Thursday, November 25, 2010

Mondo we Langa seeks full review by 8th Circuit of his COINTELPRO-tainted trial

Nov. 25, 2010 Examiner.com by Michael Richardson

Mondo we Langa (formerly David Rice) has asked for a en banc hearing before the full panel of Eighth Circuit U.S. Court of Appeals judges on his 1971 murder conviction. Mondo, a leader of the Omaha Black Panthers, was convicted along with Edward Poindexter, head of the Omaha chapter known as the National Committee to Combat Fascism.

The two Panther leaders, now known as the Omaha Two, were charged with the 1970 bombing murder of Larry Minard, an Omaha police officer. Minard had been lured to an ambush by an anonymous 911 caller. The men were also targets of J. Edgar Hoover, director of the Federal Bureau of Investigation and his clandestine Operation COINTELPRO.

The day of Minard’s death, Paul Young, Special Agent-in-Charge of the Omaha FBI office, and Glen Gates, Deputy Chief of Police, conspired to withhold the 911 tape recording to allow for a prosecution of the Panther leaders. Hoover wanted the two Panthers charged with Minard’s murder and ordered Ivan Willard Conrad, head of the FBI crime laboratory, to withhold an analysis of the identify of the 911 caller. Conrad documented Hoover’s order to let Minard’s killer get away with murder on his copy of the COINTELPRO memo about the 911 tape.

The jury that convicted Ed Poindexter and Mondo we Langa never got to hear the voice of Minard’s killer and did not know the two men were targets of COINTELPRO dirty tricks.

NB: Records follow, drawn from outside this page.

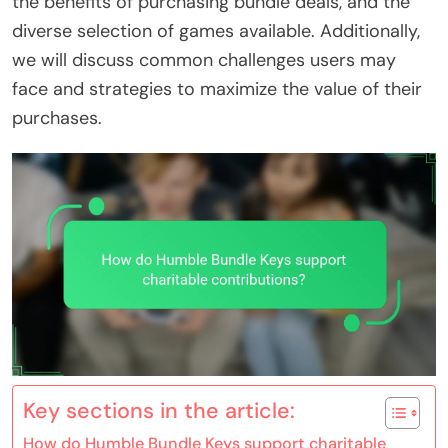
the benefits of purchasing bundle deals, and the
diverse selection of games available. Additionally,
we will discuss common challenges users may
face and strategies to maximize the value of their
purchases.
Key sections in the article:
How do Humble Bundle Keys support charitable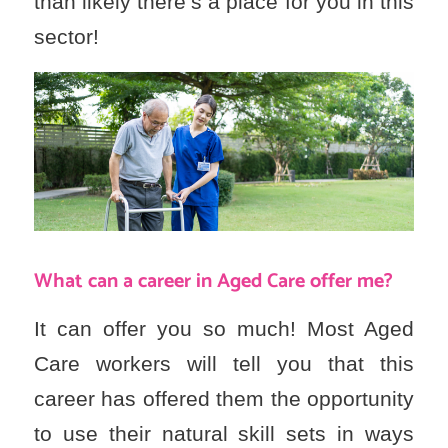
than likely there’s a place for you in this
sector!
What can a career in Aged Care offer me?
It can offer you so much! Most Aged
Care workers will tell you that this
career has offered them the opportunity
to use their natural skill sets in ways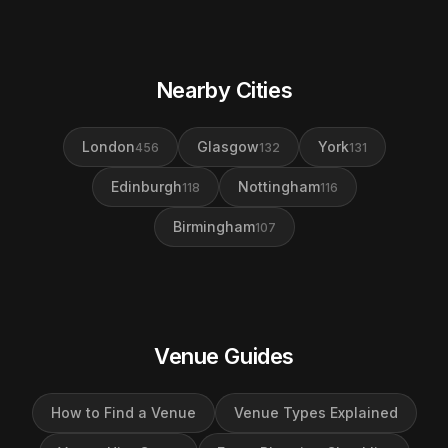
Nearby Cities
London
Glasgow
York
456
132
131
Edinburgh
Nottingham
118
116
Birmingham
107
Venue Guides
How to Find a Venue
Venue Types Explained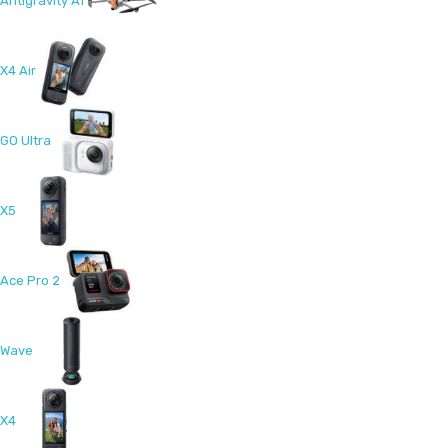
Antigravity A1
X4 Air
GO Ultra
X5
Ace Pro 2
Wave
X4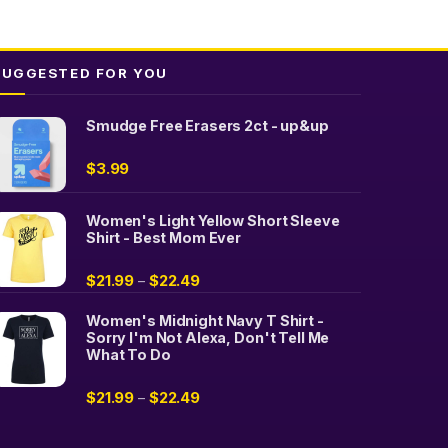
SUGGESTED FOR YOU
Smudge Free Erasers 2ct - up&up
$
3.99
Women's Light Yellow Short Sleeve
Shirt - Best Mom Ever
$
21.99
$
22.49
–
Women's Midnight Navy T Shirt -
Sorry I'm Not Alexa, Don't Tell Me
What To Do
$
21.99
$
22.49
–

In October, a three-judge panel of the Eighth Circuit denied Mondo’s appeal seeking a new trial with a one sentence order leading to his request for the full panel of judges.

Mondo we Langa’s case is at the confluence of judicial activism by Chief Justice Warren Burger and COINTELPRO abuses under J. Edgar Hoover. Burger decided to use Mondo’s case to roll back the “Warren Court” era and deprive prisoners of habeas corpus protection in federal courts when state courts are available..

The Eighth Circuit ordered a new trial for Mondo back in the 1970’s, upholding a U.S. District Court order for a new trial because of an unconstitutional search of Mondo’s house where police purportedly found dynamite. However, the two federal court orders for a new trial were later denied by the U.S. Supreme Court in the consolidated case of Stone v. Powell

Time magazine called the case “important” and described the jockeying of the justices in the campaign over rights of criminal defendants. Authors Bob Woodward and Scott Armstrong discuss the case and the role of the Chief Justice in their book, The Brethren.

“To Burger, these seemed perfect cases: two murderers trying to overturn their convictions by raising technical Fourth Amendment claims. After the highest state courts had rejected their claims, the men had appealed to the federal courts. Under the Constitution, any state prisoner has the right to petition the federal courts for a writ of habeas corpus, which required the state to show that the imprisonment did not violate the federal Constitution.”

“Burger had long wanted to cut off habeas petitions on Fourth Amendment claims. He believed they were almost always frivolous, and they clogged the federal courts. To preclude such petitions--and to overrule an important Warren Court precedent--would be a major victory.”

The Supreme Court refused to hear the merits of Mondo’s case and returned the matter to Nebraska where the outcome was already foreshadowed.

Mondo we Langa and Ed Poindexter, in their 40th year of imprisonment, continue to deny any involvement in the crime and both men remain confined at the maximum-security Nebraska State Penitentiary.